Dual single atoms (Pt, Ni) and Pt-Ni alloy nanoparticles encapsulated N-doped carbon framework for durable ORR and HER electrocatalysts

High-activity, stable, and high-efficiency bifunctional Pt-based catalysts that promote oxygen reduction reactions (ORRs) and hydrogen evolution reactions (HERs) are urgently needed to meet the ever-intensifying energy demands.

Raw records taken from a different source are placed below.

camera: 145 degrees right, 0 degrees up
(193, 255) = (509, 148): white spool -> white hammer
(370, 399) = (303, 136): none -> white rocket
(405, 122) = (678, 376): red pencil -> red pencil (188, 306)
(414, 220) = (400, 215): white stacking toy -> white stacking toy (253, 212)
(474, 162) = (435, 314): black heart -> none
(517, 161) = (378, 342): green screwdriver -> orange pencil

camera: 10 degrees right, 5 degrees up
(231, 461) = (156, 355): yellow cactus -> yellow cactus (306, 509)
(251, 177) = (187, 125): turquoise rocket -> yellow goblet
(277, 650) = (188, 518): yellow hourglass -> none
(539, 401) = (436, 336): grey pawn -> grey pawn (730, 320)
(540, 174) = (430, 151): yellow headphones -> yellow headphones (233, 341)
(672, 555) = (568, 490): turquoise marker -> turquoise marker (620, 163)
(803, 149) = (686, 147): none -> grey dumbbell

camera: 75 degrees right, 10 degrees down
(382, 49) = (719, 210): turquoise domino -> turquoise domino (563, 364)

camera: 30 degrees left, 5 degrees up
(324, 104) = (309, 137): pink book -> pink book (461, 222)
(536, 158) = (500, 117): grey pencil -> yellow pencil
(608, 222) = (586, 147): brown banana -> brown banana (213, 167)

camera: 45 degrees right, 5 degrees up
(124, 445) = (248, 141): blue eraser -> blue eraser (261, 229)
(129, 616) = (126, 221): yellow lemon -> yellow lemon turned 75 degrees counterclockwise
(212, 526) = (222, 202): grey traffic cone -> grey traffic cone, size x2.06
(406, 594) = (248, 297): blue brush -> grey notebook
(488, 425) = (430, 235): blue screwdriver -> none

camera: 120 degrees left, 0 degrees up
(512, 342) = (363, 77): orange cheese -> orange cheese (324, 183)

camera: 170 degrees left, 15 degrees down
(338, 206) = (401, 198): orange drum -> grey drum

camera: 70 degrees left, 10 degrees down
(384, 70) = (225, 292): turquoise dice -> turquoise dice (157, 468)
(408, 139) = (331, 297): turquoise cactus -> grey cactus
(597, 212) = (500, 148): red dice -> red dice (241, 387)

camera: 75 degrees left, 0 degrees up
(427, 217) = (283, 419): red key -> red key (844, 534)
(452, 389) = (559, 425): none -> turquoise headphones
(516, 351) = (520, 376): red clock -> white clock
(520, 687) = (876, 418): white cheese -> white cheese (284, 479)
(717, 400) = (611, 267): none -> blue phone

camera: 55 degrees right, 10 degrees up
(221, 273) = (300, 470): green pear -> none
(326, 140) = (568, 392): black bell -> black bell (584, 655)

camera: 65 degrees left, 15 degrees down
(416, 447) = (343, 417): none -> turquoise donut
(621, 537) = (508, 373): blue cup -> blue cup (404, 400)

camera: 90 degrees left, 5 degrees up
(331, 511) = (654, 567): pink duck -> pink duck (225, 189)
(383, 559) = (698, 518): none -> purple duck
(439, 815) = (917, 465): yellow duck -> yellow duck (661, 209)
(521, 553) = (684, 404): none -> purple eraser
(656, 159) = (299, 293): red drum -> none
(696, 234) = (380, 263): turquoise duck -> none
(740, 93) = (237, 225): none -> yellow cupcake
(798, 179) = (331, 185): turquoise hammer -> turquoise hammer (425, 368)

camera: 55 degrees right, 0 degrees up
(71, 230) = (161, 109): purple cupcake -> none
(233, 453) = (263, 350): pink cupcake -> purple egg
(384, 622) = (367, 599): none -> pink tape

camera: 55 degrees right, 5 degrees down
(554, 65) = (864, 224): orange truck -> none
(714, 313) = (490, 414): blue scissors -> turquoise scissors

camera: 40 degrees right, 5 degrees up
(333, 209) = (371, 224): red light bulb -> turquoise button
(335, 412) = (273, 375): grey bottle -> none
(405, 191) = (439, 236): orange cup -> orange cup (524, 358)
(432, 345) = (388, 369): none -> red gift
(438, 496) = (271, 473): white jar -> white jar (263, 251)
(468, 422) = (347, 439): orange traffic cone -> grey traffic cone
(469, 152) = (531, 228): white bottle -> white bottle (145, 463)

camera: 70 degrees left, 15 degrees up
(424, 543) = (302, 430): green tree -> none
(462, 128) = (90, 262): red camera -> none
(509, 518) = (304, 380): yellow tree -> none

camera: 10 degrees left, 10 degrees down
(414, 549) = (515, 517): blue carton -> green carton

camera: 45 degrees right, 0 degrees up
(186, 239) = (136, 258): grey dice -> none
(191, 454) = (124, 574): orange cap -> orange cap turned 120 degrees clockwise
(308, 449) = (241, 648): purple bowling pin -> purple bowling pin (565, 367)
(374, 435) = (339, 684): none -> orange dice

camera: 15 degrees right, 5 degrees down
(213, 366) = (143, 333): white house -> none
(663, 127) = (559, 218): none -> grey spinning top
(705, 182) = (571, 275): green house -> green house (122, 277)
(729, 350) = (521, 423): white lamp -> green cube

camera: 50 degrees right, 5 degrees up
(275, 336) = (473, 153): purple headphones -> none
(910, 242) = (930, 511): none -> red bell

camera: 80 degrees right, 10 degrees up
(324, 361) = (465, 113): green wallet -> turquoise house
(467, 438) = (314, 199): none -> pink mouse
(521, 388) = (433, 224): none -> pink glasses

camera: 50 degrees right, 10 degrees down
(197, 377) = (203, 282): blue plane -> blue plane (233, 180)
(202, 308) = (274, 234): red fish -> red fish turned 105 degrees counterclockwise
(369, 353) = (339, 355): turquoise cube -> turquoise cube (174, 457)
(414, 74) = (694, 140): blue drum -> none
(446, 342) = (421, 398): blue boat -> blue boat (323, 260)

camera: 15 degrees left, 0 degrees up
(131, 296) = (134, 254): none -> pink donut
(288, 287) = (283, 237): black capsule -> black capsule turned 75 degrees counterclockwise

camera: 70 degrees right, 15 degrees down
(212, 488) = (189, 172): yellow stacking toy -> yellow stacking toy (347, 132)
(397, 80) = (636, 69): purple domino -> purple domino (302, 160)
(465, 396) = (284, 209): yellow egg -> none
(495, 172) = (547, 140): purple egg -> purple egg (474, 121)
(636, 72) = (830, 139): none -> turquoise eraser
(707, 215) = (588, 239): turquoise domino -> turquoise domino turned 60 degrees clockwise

In this paper, we propose a novel strategy for enhancing an electrocatalyst's durability using a high-porosity and abundantly nitrogen-doped carbon framework (NDCF) support derived from ZIF-8. Pt-Ni alloy nanoparticles (NPs) surrounded by dense dual single atoms (SAs) of Pt and Ni were immobilized in a porous NDCF matrix (PtNiSA-NPs/NDCF), synergistically exhibiting bifunctional catalytic activity and durability toward ORR and HER. Under acidic conditions, the PtNiSA-NPs/NDCF exhibits a half-wave potential of 0.91 V and a favorable 4-electron pathway for ORR. It also displays an overpotential of 24.7 mV at a current density of 10 mA cm(-2) and a mass activity of 6.1 A mg(Pt)(-1) (at 40 mV), indicating ultrahigh electrocatalytic activity for HER. Critically, the PtNiSA-NPs/NDCF showed remarkable durability over 10,000 CV cycles, reducing ORR's half-wave potential by only 4 mV and HER's overpotential by a mere 6 mV at 10 mA cm(-2). We attribute this enhancement in durability to the stable graphitic carbon shell encapsulating the PtNi alloy NPs and the enrichment of pyridinic-N coordination by the NDCF support.